- Opening Delimiter -

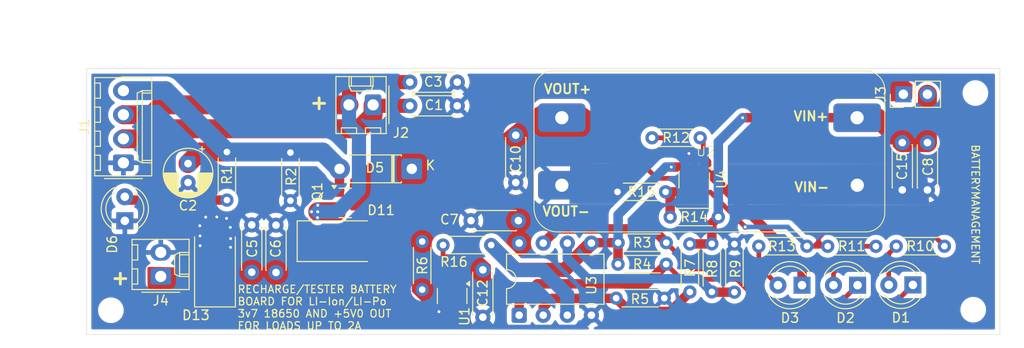
<source format=kicad_pcb>
(kicad_pcb
	(version 20241229)
	(generator "pcbnew")
	(generator_version "9.0")
	(general
		(thickness 1.6)
		(legacy_teardrops no)
	)
	(paper "A4")
	(layers
		(0 "F.Cu" signal)
		(2 "B.Cu" signal)
		(9 "F.Adhes" user "F.Adhesive")
		(11 "B.Adhes" user "B.Adhesive")
		(13 "F.Paste" user)
		(15 "B.Paste" user)
		(5 "F.SilkS" user "F.Silkscreen")
		(7 "B.SilkS" user "B.Silkscreen")
		(1 "F.Mask" user)
		(3 "B.Mask" user)
		(17 "Dwgs.User" user "User.Drawings")
		(19 "Cmts.User" user "User.Comments")
		(21 "Eco1.User" user "User.Eco1")
		(23 "Eco2.User" user "User.Eco2")
		(25 "Edge.Cuts" user)
		(27 "Margin" user)
		(31 "F.CrtYd" user "F.Courtyard")
		(29 "B.CrtYd" user "B.Courtyard")
		(35 "F.Fab" user)
		(33 "B.Fab" user)
		(39 "User.1" user)
		(41 "User.2" user)
		(43 "User.3" user)
		(45 "User.4" user)
	)
	(setup
		(pad_to_mask_clearance 0)
		(allow_soldermask_bridges_in_footprints no)
		(tenting front back)
		(pcbplotparams
			(layerselection 0x00000000_00000000_55555555_5755f5ff)
			(plot_on_all_layers_selection 0x00000000_00000000_00000000_00000000)
			(disableapertmacros no)
			(usegerberextensions no)
			(usegerberattributes yes)
			(usegerberadvancedattributes yes)
			(creategerberjobfile yes)
			(dashed_line_dash_ratio 12.000000)
			(dashed_line_gap_ratio 3.000000)
			(svgprecision 4)
			(plotframeref no)
			(mode 1)
			(useauxorigin no)
			(hpglpennumber 1)
			(hpglpenspeed 20)
			(hpglpendiameter 15.000000)
			(pdf_front_fp_property_popups yes)
			(pdf_back_fp_property_popups yes)
			(pdf_metadata yes)
			(pdf_single_document no)
			(dxfpolygonmode yes)
			(dxfimperialunits yes)
			(dxfusepcbnewfont yes)
			(psnegative no)
			(psa4output no)
			(plot_black_and_white yes)
			(sketchpadsonfab no)
			(plotpadnumbers no)
			(hidednponfab no)
			(sketchdnponfab yes)
			(crossoutdnponfab yes)
			(subtractmaskfromsilk no)
			(outputformat 1)
			(mirror no)
			(drillshape 0)
			(scaleselection 1)
			(outputdirectory "../../../../FILE PRODUZIONE/")
		)
	)
	(net 0 "")
	(net 1 "GND")
	(net 2 "BAT-")
	(net 3 "/Vbus")
	(net 4 "BAT+")
	(net 5 "Net-(D11-K)")
	(net 6 "V_ON")
	(net 7 "Net-(D5-K)")
	(net 8 "Net-(D6-A)")
	(net 9 "Vref")
	(net 10 "Net-(D1-K)")
	(net 11 "Net-(D2-K)")
	(net 12 "Net-(D1-A)")
	(net 13 "Net-(D2-A)")
	(net 14 "Net-(U3A--)")
	(net 15 "Net-(U3B--)")
	(net 16 "Net-(D3-K)")
	(net 17 "Net-(D3-A)")
	(net 18 "Net-(J3-Pin_2)")
	(net 19 "Net-(U4--)")
	(net 20 "Net-(U1-K)")
	(footprint "Resistor_THT:R_Axial_DIN0204_L3.6mm_D1.6mm_P5.08mm_Horizontal" (layer "F.Cu") (at 169.97 106.48 180))
	(footprint "MountingHole:MountingHole_2.2mm_M2" (layer "F.Cu") (at 202.56 107.7))
	(footprint "Connector_Molex:Molex_KK-254_AE-6410-04A_1x04_P2.54mm_Vertical" (layer "F.Cu") (at 112.91 92.18 90))
	(footprint "Resistor_THT:R_Axial_DIN0204_L3.6mm_D1.6mm_P5.08mm_Horizontal" (layer "F.Cu") (at 172.67 105.83 90))
	(footprint "Capacitor_THT:C_Disc_D4.3mm_W1.9mm_P5.00mm" (layer "F.Cu") (at 150.83 103.49 -90))
	(footprint "Package_TO_SOT_SMD:SOT-23-5_HandSoldering" (layer "F.Cu") (at 173.13 93.94 -90))
	(footprint "Resistor_THT:R_Axial_DIN0204_L3.6mm_D1.6mm_P5.08mm_Horizontal" (layer "F.Cu") (at 165.1 100.62))
	(footprint "Package_TO_SOT_SMD:SOT-23" (layer "F.Cu") (at 136.31 96.42))
	(footprint "Connector_Molex:Molex_KK-254_AE-6410-02A_1x02_P2.54mm_Vertical" (layer "F.Cu") (at 116.85 104.19 90))
	(footprint "Resistor_THT:R_Axial_DIN0204_L3.6mm_D1.6mm_P5.08mm_Horizontal" (layer "F.Cu") (at 144.43 100.5 -90))
	(footprint "Capacitor_THT:C_Disc_D4.3mm_W1.9mm_P5.00mm" (layer "F.Cu") (at 154.3 89.27 -90))
	(footprint "Connector_PinHeader_2.54mm:PinHeader_1x02_P2.54mm_Vertical" (layer "F.Cu") (at 195.19 84.94 90))
	(footprint "LED_THT:LED_D4.0mm" (layer "F.Cu") (at 113.06 98.31 90))
	(footprint "Resistor_THT:R_Axial_DIN0204_L3.6mm_D1.6mm_P5.08mm_Horizontal" (layer "F.Cu") (at 130.53 91.1 -90))
	(footprint "Capacitor_THT:C_Disc_D4.3mm_W1.9mm_P5.00mm" (layer "F.Cu") (at 143.13 83.66))
	(footprint "Package_DIP:DIP-8_W7.62mm" (layer "F.Cu") (at 154.66 108.285 90))
	(footprint "Resistor_THT:R_Axial_DIN0204_L3.6mm_D1.6mm_P5.08mm_Horizontal" (layer "F.Cu") (at 177.37 100.77 -90))
	(footprint "LED_THT:LED_D4.0mm" (layer "F.Cu") (at 190.36 105.11 180))
	(footprint "Capacitor_THT:C_Disc_D4.3mm_W1.9mm_P5.00mm" (layer "F.Cu") (at 195.08 90.05 -90))
	(footprint "LED_THT:LED_D4.0mm" (layer "F.Cu") (at 196.2 105.08 180))
	(footprint "Resistor_THT:R_Axial_DIN0204_L3.6mm_D1.6mm_P5.08mm_Horizontal" (layer "F.Cu") (at 165.03 95.25))
	(footprint "Capacitor_THT:CP_Radial_D5.0mm_P2.00mm" (layer "F.Cu") (at 119.73 92.264888 -90))
	(footprint "Capacitor_THT:C_Disc_D4.3mm_W1.9mm_P5.00mm" (layer "F.Cu") (at 129.01 103.77 90))
	(footprint "Diode_SMD:D_SMB_Handsoldering" (layer "F.Cu") (at 135.95301 100.465006))
	(footprint "Package_TO_SOT_SMD:SOT-23-3" (layer "F.Cu") (at 147.59 106.2525 -90))
	(footprint "Resistor_THT:R_Axial_DIN0204_L3.6mm_D1.6mm_P5.08mm_Horizontal" (layer "F.Cu") (at 168.68 89.54))
	(footprint "Resistor_THT:R_Axial_DIN0204_L3.6mm_D1.6mm_P5.08mm_Horizontal" (layer "F.Cu") (at 174.99 105.82 90))
	(footprint "MountingHole:MountingHole_2.2mm_M2" (layer "F.Cu") (at 202.79 84.81))
	(footprint "Capacitor_THT:C_Disc_D4.3mm_W1.9mm_P5.00mm" (layer "F.Cu") (at 143.13 86.16))
	(footprint "LED_THT:LED_D4.0mm" (layer "F.Cu") (at 184.5 105.11 180))
	(footprint "Resistor_THT:R_Axial_DIN0204_L3.6mm_D1.6mm_P5.08mm_Horizontal" (layer "F.Cu") (at 170.59 97.91))
	(footprint "LIB_Personale:MT3608-Module" (layer "F.Cu") (at 174.21 91.07))
	(footprint "Capacitor_THT:C_Disc_D4.3mm_W1.9mm_P5.00mm" (layer "F.Cu") (at 154.58 98.29 180))
	(footprint "Resistor_THT:R_Axial_DIN0204_L3.6mm_D1.6mm_P5.08mm_Horizontal" (layer "F.Cu") (at 123.83 96.12 90))
	(footprint "Resistor_THT:R_Axial_DIN0204_L3.6mm_D1.6mm_P5.08mm_Horizontal" (layer "F.Cu") (at 187.21 101))
	(footprint "Resistor_THT:R_Axial_DIN0204_L3.6mm_D1.6mm_P5.08mm_Horizontal" (layer "F.Cu") (at 165.09 102.89))
	(footprint "Diode_SMD:D_SMB_Handsoldering" (layer "F.Cu") (at 122.57 102.6975 90))
	(footprint "MountingHole:MountingHole_2.2mm_M2" (layer "F.Cu") (at 111.59 107.76))
	(footprint "Connector_Molex:Molex_KK-254_AE-6410-02A_1x02_P2.54mm_Vertical" (layer "F.Cu") (at 139.25 86.06 180))
	(footprint "Capacitor_THT:C_Disc_D4.3mm_W1.9mm_P5.00mm" (layer "F.Cu") (at 126.45 103.74 90))
	(footprint "Resistor_THT:R_Axial_DIN0204_L3.6mm_D1.6mm_P5.08mm_Horizontal" (layer "F.Cu") (at 146.63 100.87))
	(footprint "Capacitor_THT:C_Disc_D4.3mm_W1.9mm_P5.00mm" (layer "F.Cu") (at 197.73 90.05 -90))
	(footprint "Diode_THT:D_DO-41_SOD81_P7.62mm_Horizontal"
		(layer "F.Cu")
		(uuid "f12a09ac-a277-456a-9534-db9979140c82")
		(at 143.33 92.82 180)
		(descr "Diode, DO-41_SOD81 series, Axial, Horizontal, pin pitch=7.62mm, length*diameter=5.2*2.7mm^2, https://www.diodes.com/assets/Package-Files/DO-41-Plastic.pdf")
		(tags "Diode DO-41_SOD81 series Axial Horizontal pin pitch 7.62mm  length 5.2mm diameter 2.7mm")
		(property "Reference" "D5"
			(at 3.8925 0.1225 0)
			(layer "F.SilkS")
			(uuid "7cacdd3f-877b-41a3-8f74-05272aba2d54")
			(effects
				(font
					(size 1 1)
					(thickness 0.15)
				)
			)
		)
		(property "Value" "1N5819"
			(at 3.81 2.47 0)
			(layer "F.Fab")
			(uuid "4c7ff352-34d7-4289-8057-f7c151bfc59b")
			(effects
				(font
					(size 1 1)
					(thickness 0.15)
				)
			)
		)
		(property "Datasheet" "http://www.vishay.com/docs/88525/1n5817.pdf"
			(at 0 0 0)
			(layer "F.Fab")
			(hide yes)
			(uuid "418ff3d3-2551-46a3-8bc8-dda87fcdf669")
			(effects
				(font
					(size 1.27 1.27)
					(thickness 0.15)
				)
			)
		)
		(property "Description" "40V 1A Schottky Barrier Rectifier Diode, DO-41"
			(at 0 0 0)
			(layer "F.Fab")
			(hide yes)
			(uuid "b9b9afb6-7a35-4cef-9768-c0c4f2b50a94")
			(effects
				(font
					(size 1.27 1.27)
					(thickness 0.15)
				)
			)
		)
		(property ki_fp_filters "D*DO?41*")
		(path "/ccdeaf2f-c684-471e-9a96-cd74feedfd27")
		(sheetname "/")
		(sheetfile "BatteryManagmentGPT-E.kicad_sch")
		(attr through_hole)
		(fp_line
			(start 6.53 1.47)
			(end 6.53 1.34)
			(stroke
				(width 0.12)
				(type solid)
			)
			(layer "F.SilkS")
			(uuid "1ec260ed-e2ca-46d8-91e4-e7abe16b1402")
		)
		(fp_line
			(start 6.53 -1.47)
			(end 6.53 -1.34)
			(stroke
				(width 0.12)
				(type solid)
			)
			(layer "F.SilkS")
			(uuid "fdaa505a-a605-43a7-a865-986d65852d81")
		)
		(fp_line
			(start 2.11 -1.47)
			(end 2.11 1.47)
			(stroke
				(width 0.12)
				(type solid)
			)
			(layer "F.SilkS")
			(uuid "d1681c3f-bc27-4a07-8ffa-d1d54c811282")
		)
		(fp_line
			(start 1.99 -1.47)
			(end 1.99 1.47)
			(stroke
				(width 0.12)
				(type solid)
			)
			(layer "F.SilkS")
			(uuid "6531dd76-f3f8-4370-a33c-994d97d671b6")
		)
		(fp_line
			(start 1.87 -1.47)
			(end 1.87 1.47)
			(stroke
				(width 0.12)
				(type solid)
			)
			(layer "F.SilkS")
			(uuid "0584643a-f9c7-4dc5-8953-2a7b639b3e9e")
		)
		(fp_line
			(start 1.09 1.47)
			(end 6.53 1.47)
			(stroke
				(width 0.12)
				(type solid)
			)
			(layer "F.SilkS")
			(uuid "14bc2794-b933-46b7-8d69-a3534e2c4589")
		)
		(fp_line
			(start 1.09 1.34)
			(end 1.09 1.47)
			(stroke
				(width 0.12)
				(type solid)
			)
			(layer "F.SilkS")
			(uuid "c0f69d7a-2794-40a6-a645-86423f669739")
		)
		(fp_line
			(start 1.09 -1.34)
			(end 1.09 -1.47)
			(stroke
				(width 0.12)
				(type solid)
			)
			(layer "F.SilkS")
			(uuid "bb4ec5cf-2f46-4d53-9829-2cee39b8676d")
		)
		(fp_line
			(start 1.09 -1.47)
			(end 6.53 -1.47)
			(stroke
				(width 0.12)
				(type solid)
			)
			(layer "F.SilkS")
			(uuid "eeebd9ce-4c1e-4d6b-993e-163d883934f1")
		)
		(fp_rect
			(start -1.35 -1.6)
			(end 8.97 1.6)
			(stroke
				(width 0.05)
				(type solid)
			)
			(fill no)
			(layer "F.CrtYd")
			(uuid "f8f98b3c-20f7-47f1-a15b-57e68cdf4196")
		)
		(fp_line
			(start 7.62 0)
			(end 6.41 0)
			(stroke
				(width 0.1)
				(type solid)
			)
			(layer "F.Fab")
			(uuid "cfb6b858-ae9b-4f32-95e4-cf058efdbc57")
		)
		(fp_line
			(start 2.09 -1.35)
			(end 2.09 1.35)
			(stroke
				(width 0.1)
				(type solid)
			)
			(layer "F.Fab")
		
... [199237 chars truncated]
</source>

- Closing Delimiter -

▶ [PROBLEM TO SOLVE] Lines holding "start" in the data above: copy each of them.

▶ [RESPONSE TO THIS TASK]
			(start 6.53 1.47)
			(start 6.53 -1.47)
			(start 2.11 -1.47)
			(start 1.99 -1.47)
			(start 1.87 -1.47)
			(start 1.09 1.47)
			(start 1.09 1.34)
			(start 1.09 -1.34)
			(start 1.09 -1.47)
			(start -1.35 -1.6)
			(start 7.62 0)
			(start 2.09 -1.35)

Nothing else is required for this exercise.